1. Placenta Capsules (#1 rule in dosing is listen to YOUR body!). While consuming your placenta is a great tool for having a smooth postpartum, it is only one tool and by no means does it work alone. Every mom needs some basics to have the best beginning to motherhood, read on for a few tips….
2. Food- Nutrient dense, high protein, high healthy fats, high iron rich foods are vital. Stick to a variety of foods in as close to their natural state as possible. Have your freezer full of easy to heat up meals and feed yourself regularly. If someone is coming over to help, instead of holding the baby ask them to cook a meal or bring some food/groceries instead. Two to four weeks worth of food prior to birth is ideal. Create nursing stations with bottles of water and high protein snacks such as hard boiled eggs and peanut butter and apples. If you can’t cook (or just don’t want to) there are great meal delivery services that you can book ahead of time.
3. Womb Wrap or Belly bind. Read my blog post on how belly binding is the ideal support for breastfeeding. This is a lovely way to honor the journey and recovery of birth: https://sacredmotherbengkung.wordpress.com/mother-roasting/
The AB Tank is an ideal tool for support postpartum:
4. Support- your partner, family, and friends may not know what you need, so don’t be shy and tell them clearly in detail. Help with older siblings, animals, cleaning, cooking, and running errands is usually most helpful the first 6 weeks. This also allows you to bond with your baby and establish a great nursing relationship. If you don’t have a lot of support start setting money aside for a postpartum doula, they are priceless. The time you gain in getting your parenting confidence with their support is beyond valuable.

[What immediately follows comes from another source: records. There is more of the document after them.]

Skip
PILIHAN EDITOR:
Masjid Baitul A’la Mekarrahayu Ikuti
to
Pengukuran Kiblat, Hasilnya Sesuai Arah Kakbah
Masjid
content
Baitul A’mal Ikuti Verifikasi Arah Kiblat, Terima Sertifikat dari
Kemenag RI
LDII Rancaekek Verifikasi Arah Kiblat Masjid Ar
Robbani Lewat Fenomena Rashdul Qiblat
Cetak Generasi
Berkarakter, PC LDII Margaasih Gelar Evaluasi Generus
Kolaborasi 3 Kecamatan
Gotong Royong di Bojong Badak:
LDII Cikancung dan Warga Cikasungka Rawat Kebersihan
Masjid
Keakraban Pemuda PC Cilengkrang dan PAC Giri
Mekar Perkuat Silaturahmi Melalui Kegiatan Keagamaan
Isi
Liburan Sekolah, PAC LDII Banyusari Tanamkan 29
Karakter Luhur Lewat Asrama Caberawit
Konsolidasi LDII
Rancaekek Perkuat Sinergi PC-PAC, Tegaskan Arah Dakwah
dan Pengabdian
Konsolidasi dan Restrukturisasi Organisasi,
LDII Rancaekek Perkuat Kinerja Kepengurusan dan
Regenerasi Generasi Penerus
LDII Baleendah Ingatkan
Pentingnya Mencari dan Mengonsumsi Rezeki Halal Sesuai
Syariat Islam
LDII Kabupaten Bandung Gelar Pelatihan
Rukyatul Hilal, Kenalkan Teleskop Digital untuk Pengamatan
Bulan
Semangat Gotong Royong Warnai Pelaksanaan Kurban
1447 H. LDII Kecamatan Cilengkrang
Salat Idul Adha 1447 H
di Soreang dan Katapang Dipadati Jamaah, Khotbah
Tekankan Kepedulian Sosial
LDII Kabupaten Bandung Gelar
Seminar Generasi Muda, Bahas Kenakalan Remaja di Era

If you are planning to breastfeed, set up your support prior to birth. Attend a local La Leche League meeting if possible, or talk to a LLL Leader over the phone. You can also schedule a private or semi-private Prepare to Breastfeed Class with me! I strongly encourage the purchase of The Womanly Art of Breastfeeding (many moms tell me they found a copy at a thrift store!) and Sweet Sleep http://store.llli.org/public/profile/414
5. Boundaries and Self Care- Don’t do anything you don’t want to do and don’t listen to advice that doesn’t resonate with you. You are not obligated to entertain and show off the baby. Nor are you expected to be a perfect parent from day 1. You are allowed to freak out and go through various stages of grief and joy during the journey, its normal and we’ve all done it (though some might not remember or want to admit it). Allow yourself to have any and all feeling about your birth, regardless of what others say about it (ie “oh baby is fine. you are fine.”). Reach out and talk about these feelings to whomever you feel comfortable with, and if you find yourself not well received keep looking! Know yourself. Know what self care means to you. What do you really need to feel good? Is it 5 minutes alone? Is it a shower? A specific tea or food? Plan ahead if you can and know that you are a better mother when you take care of yourself.
6. Plan and enjoy a baby moon! Let your family and friends know ahead of time what you are wanting so it won’t come as a surprise and follow through with it. Get in bed with baby and stay there for at least 3 days, 7 is better. Get up only to shower and use the bathroom. Snuggle baby topless and have baby stay in a diaper only (easy to use light blankets to wrap around you and babe if that is a concern. Trust me, body heat is amazing!). Yes, this means someone else will be bringing you food and drink and even helping change the diapers. It is such a short time and I promise you will never regret it!!